Hoare Triple

logic verification hoare-calculus

Definition

Hoare Triple

A Hoare triple is a construct used in Hoare calculus to describe how the execution of a piece of code changes the state of the computation. It is written as:

$$\{P\}\Pi \{Q\}$$

where:

• $P$ is the precondition: an assertion that must hold before the execution of $\Pi$.
• $\Pi$ is the command or program fragment.
• $Q$ is the postcondition: an assertion that must hold after $\Pi$ terminates.

Semantics

The meaning of a Hoare triple depends on whether we consider partial or total correctness.

Partial Correctness

Partial Correctness

The triple $\{P\}\Pi \{Q\}$ holds under partial correctness if, whenever $\Pi$ starts in a state satisfying $P$ and if it terminates, then the resulting state satisfies $Q$.

This is often denoted as:

$${\models }_{par}\{P\}\Pi \{Q\}$$

Total Correctness

Total Correctness

The triple $[P]\Pi [Q]$ (or sometimes $\{P\}\Pi \{Q\}$ with explicit termination) holds under total correctness if, whenever $\Pi$ starts in a state satisfying $P$, it must terminate, and the resulting state satisfies $Q$.
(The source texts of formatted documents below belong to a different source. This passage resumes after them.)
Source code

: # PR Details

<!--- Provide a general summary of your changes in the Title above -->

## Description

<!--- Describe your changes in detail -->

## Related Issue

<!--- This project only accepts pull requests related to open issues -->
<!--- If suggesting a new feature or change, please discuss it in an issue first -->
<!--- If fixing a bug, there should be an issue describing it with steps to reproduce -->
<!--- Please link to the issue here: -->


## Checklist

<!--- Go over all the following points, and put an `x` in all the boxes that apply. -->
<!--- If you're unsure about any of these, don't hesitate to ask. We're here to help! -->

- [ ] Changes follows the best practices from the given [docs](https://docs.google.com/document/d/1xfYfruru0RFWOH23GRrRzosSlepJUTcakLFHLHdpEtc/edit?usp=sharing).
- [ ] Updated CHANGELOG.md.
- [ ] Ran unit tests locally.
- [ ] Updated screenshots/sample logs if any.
$$\text{Total Correctness}=\text{Partial Correctness}+\text{Termination}$$

Formal Verification

In program verification, Hoare triples are used as the building blocks for proofs. The goal is to show that a program is partially correct or totally correct with respect to its specification given by the precondition and postcondition.